### TEXTO EM ESTUDO
Você pode não ter assistido a um capítulo de Pantanal. Ainda assim, não terá como negar: a novela foi um sucesso retumbante, e provavelmente trouxe ainda mais frutos do que foram imaginados pela Globo. O êxito certamente não é medido apenas por índices de audiência (que foram muitos bons, diga-se de passagem), mas sim pela quantidade (e qualidade) do engajamento que conseguiu gerar com a população. Penso que não víamos nada desde tipo desde 2012, quando Avenida Brasil foi ao ar.
Ocorre que Avenida Brasil ainda pegava um momento histórico diferente: em alguns aspectos, as redes sociais eram mais precárias e geravam menos buzz do que hoje. Em 2022, dez anos depois, o alcance da TV aberta, especialmente junto aos jovens, está cada vez mais difuso. Não obstante, esta camada do público trouxe boa parte da repercussão e dos memes sobre a novela.
Em março, quando Pantanal começou, escrevi sobre a intenção da TV Globo de resgatar a tradição do que chamo de “novelas-evento”. Falo sobre narrativas potentes difundidas em uma época em que os cidadãos tinham bem menos opções de entretenimento, e a televisão reinava absoluta. Quem acompanhou folhetins como Tieta, de Aguinaldo Silva, em 1989, ou Renascer, de Benedito Ruy Barbosa, em 1993, sabe que estas foram novelas que mobilizaram muita gente e fizeram com que as pessoas parassem para falar sobre os personagens e incorporassem jargões do texto em sua vida cotidiana.

### BLOCO DE DADOS
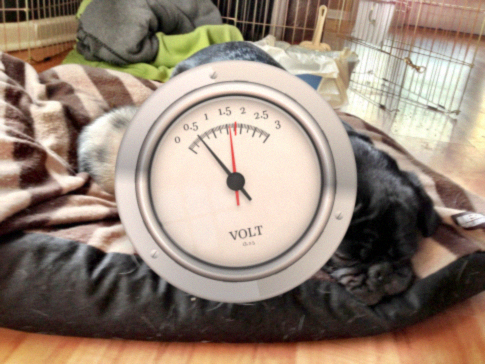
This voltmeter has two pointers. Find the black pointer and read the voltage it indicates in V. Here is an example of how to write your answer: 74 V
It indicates 0.5 V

### ATIVIDADE 1
Repita o trecho do texto sobre Pantanal que começa em "Você pode não" e termina em "sobre a novela.".
### ATIVIDADE 2
Retome o texto sobre o sucesso de Pantanal e prossiga a partir do ponto em que ele para.
O material acima não é necessário para nenhuma das tarefas.

### RESULTADO DO EXERCÍCIO 1
Você pode não ter assistido a um capítulo de Pantanal. Ainda assim, não terá como negar: a novela foi um sucesso retumbante, e provavelmente trouxe ainda mais frutos do que foram imaginados pela Globo. O êxito certamente não é medido apenas por índices de audiência (que foram muitos bons, diga-se de passagem), mas sim pela quantidade (e qualidade) do engajamento que conseguiu gerar com a população. Penso que não víamos nada desde tipo desde 2012, quando Avenida Brasil foi ao ar.
Ocorre que Avenida Brasil ainda pegava um momento histórico diferente: em alguns aspectos, as redes sociais eram mais precárias e geravam menos buzz do que hoje. Em 2022, dez anos depois, o alcance da TV aberta, especialmente junto aos jovens, está cada vez mais difuso. Não obstante, esta camada do público trouxe boa parte da repercussão e dos memes sobre a novela.

### RESULTADO DO EXERCÍCIO 2
É talvez estranho imaginar que Pantanal tenha conseguido este feito, sendo que ela é um remake da novela exibida em 1990 pela TV Manchete – que já havia feito muito sucesso. Ou seja, aqui não se parte de nada novo, mas de uma história antiga, reescrita por Bruno Luperi, neto do autor original (o mesmo Benedito Ruy Barbosa, de Renascer). A seguir, tento apresentar alguns argumentos que podem talvez explicar a glória absoluta desta nova versão.
Uma ‘Pantanal’ densa e simples ao mesmo tempo
Pantanal girava em torno de uma história cujo centro é pouco claro – ou, pelo menos, pouco afeito a explicações simples. Diferente de outras novelas, aqui a mola propulsora da trama não são temas tradicionais dos folhetins, como amor perdido, busca de vingança, traições, etc.
Se pudermos explicar de forma breve, poderíamos dizer que Pantanal tematizava o confronto entre a natureza e o homem, entre aquilo que criamos na terra e aquilo do qual simplesmente não podemos fugir.
Esta ideia – que traz o tempo todo a proximidade com o conceito de destino – atravessa vários personagens: José Leôncio, que perde o pai sem saber o que aconteceu com ele, e segue por décadas atrás de explicações; o filho Jove, que recebe as benesses da urbanidade, mas se sente atraído para a sua história (a tradição dos Leôncio como homens do campo).
É quase como se fossem reinterpretações do mito de Édipo: quanto mais aqueles sujeitos tentavam fugir de sua história, mais se aproximavam dela.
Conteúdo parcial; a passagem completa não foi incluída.